The PFY checks the asset register and confirms that the user is as chained to the desk as they come, and hence has only the regulation issue 8MB 386 desktop running NT Workstation. "What notebook might that be?"

"The one I'm using to write my dissertation."

"Dissertation?"

"Yes, I'm doing a psychology course on day-release."

"So it's not exactly a company machine, then?"

"Well, no, it's my boyfriend's, but the dissertation is relevant to my job, and the company's paying my college fees."

"Sorry, but if it's not a company machine, we can't connect it to the network."

"That's okay, I connected it to the network already. It just needs the e-mail package installed."

"Oh, how kind of you to save us the trouble."

The PFY realises why I have been pointing for some time to a previously unidentified blob on the management console, which I have identified via SNMP as a top-end, not-released-till-December pre-Alpha beast of a notebook. Rumour has it there are only a dozen in the country so she must have been doing some serious extra-curricular work to blag it. Tentatively, I start to explore the machine over the LAN.

"Hey," the PFY exclaims in mock excitement into the mouthpiece, "you're the one I've heard about - there are only 11 of those in the country, aren't there?"

"Well, yes, 12 in fact."

A muffled bang from the speaker indicates that it is indeed the model that is reputed to suffer from a rather explosive Desktop Management Interface (DMI) - otherwise known as the Detonate Machine Interrupt-problem.

"Nope. Definitely 11," chuckles the PFY as he replaces the receiver basking in the warm glow of a job well done.

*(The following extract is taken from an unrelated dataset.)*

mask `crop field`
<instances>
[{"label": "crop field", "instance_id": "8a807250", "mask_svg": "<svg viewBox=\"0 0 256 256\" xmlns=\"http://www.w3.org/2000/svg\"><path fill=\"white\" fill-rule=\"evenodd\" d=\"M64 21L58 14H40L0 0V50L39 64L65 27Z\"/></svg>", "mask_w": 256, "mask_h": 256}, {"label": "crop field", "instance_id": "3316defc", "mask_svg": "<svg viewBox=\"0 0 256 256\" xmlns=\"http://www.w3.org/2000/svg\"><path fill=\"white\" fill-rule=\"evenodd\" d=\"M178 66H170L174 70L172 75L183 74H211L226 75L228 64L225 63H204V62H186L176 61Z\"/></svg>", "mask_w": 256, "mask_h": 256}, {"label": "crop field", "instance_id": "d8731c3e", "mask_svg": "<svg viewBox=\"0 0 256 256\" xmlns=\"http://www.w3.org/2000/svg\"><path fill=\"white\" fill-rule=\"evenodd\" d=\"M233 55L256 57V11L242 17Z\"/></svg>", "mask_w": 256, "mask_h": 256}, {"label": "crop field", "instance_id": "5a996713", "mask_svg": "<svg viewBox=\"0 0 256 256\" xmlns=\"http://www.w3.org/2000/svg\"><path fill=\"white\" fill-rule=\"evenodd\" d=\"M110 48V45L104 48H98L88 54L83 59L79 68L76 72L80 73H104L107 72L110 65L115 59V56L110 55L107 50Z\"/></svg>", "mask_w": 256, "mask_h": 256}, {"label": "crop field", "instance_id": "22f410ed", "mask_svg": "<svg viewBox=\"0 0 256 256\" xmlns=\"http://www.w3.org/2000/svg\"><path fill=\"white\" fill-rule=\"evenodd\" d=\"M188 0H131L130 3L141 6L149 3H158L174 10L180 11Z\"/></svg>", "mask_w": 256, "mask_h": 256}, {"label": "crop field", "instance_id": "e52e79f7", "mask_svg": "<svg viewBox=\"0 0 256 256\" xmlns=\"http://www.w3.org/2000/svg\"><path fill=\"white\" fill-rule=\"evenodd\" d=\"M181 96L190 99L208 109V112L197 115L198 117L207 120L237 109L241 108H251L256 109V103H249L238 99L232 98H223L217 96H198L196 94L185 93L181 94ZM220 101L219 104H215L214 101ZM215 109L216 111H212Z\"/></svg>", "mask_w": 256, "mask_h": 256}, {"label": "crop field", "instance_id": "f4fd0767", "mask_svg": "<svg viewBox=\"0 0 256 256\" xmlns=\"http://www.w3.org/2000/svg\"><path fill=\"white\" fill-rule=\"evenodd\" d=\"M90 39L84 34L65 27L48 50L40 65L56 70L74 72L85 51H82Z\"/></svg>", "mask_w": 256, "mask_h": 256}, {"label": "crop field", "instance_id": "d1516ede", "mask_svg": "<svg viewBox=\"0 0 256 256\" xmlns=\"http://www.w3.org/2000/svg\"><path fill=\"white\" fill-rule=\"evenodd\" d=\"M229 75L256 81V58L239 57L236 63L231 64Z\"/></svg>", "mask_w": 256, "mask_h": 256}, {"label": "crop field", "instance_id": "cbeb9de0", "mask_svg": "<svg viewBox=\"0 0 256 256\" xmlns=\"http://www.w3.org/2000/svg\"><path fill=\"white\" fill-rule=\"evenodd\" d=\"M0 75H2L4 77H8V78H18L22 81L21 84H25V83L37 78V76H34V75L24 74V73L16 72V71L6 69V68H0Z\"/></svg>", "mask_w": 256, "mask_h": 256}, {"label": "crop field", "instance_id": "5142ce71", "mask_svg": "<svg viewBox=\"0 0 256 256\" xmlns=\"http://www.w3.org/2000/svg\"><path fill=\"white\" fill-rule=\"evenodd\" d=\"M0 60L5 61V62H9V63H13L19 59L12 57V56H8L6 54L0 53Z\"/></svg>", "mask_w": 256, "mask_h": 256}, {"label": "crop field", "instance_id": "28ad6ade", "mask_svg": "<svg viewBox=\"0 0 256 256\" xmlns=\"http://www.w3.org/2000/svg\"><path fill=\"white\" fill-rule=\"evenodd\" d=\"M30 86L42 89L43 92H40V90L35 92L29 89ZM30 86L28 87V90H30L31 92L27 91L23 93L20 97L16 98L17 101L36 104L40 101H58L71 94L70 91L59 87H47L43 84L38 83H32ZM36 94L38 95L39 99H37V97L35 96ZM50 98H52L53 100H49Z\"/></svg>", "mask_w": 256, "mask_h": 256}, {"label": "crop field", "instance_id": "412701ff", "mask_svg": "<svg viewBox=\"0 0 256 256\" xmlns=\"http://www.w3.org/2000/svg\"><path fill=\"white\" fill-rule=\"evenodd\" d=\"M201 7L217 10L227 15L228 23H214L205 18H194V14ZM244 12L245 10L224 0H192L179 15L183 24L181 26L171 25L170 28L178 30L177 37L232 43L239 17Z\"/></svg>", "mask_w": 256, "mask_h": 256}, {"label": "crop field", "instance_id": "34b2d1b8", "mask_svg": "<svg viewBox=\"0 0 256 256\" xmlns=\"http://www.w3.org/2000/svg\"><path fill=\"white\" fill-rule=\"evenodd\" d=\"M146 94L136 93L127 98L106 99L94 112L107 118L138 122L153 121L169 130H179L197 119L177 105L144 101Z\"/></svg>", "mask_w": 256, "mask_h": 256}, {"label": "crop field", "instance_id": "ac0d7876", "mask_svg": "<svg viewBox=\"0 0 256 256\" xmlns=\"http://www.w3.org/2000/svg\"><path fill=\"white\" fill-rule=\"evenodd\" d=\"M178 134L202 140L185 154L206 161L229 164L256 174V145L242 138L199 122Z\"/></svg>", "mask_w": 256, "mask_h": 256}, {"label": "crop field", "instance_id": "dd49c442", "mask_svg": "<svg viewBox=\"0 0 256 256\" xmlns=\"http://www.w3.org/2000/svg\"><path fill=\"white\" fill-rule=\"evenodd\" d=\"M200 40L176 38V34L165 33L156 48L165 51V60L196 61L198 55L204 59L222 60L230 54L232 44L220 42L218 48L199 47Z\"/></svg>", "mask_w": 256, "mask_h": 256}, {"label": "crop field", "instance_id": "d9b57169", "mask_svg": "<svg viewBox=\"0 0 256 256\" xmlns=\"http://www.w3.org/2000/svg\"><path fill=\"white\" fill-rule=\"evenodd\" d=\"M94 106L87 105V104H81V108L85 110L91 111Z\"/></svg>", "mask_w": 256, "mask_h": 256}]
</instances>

At this point, the boss casually strolls in (we've obviously been too friendly, as he's lost that cautious look, the nervous tic and the tendency to look under his car before opening the doors - though he still wears rubber gloves when handling doorknobs). He's looking for the telecomms manager, who has apparently gone AWOL.

"It's very sad that he's gone missing, I'm sure," I assure the boss, "but what with all this voice-data convergence and stuff, does it really matter?"

"That's not the point!" fumes the boss, in his this-is-really-important-honest voice. "He hasn't been seen for some time and his wife is complaining the grass is getting long!"

I flick open the Yellow Pages at 'Psychiatric Clinics' and hand it to the boss.

He looks quizzically at me.

"It's amazing isn't it?" I start thinking aloud. "There are some strange people who think that PBXs will always be so difficult as to warrant an in-house expert all of their own. Who think that phones on desks are a right, not a privilege. Who think network operators are the scum of the earth because they have scheduled downtimes. Who don't realise that you can deliver 30,000 volts to the voice-comms frame without even dropping a cell on the fibre LAN running past it."

By now, the boss knows not to waste his breath on expressions like "I knew you were up to something last week!" or "Is he all right?", concentrating intently instead for several seconds on the volume in his hand. He snaps it shut, drops it back in the drawer, and smiles decisively.

"So he won't be needing his lawnmower back for a bit, then?"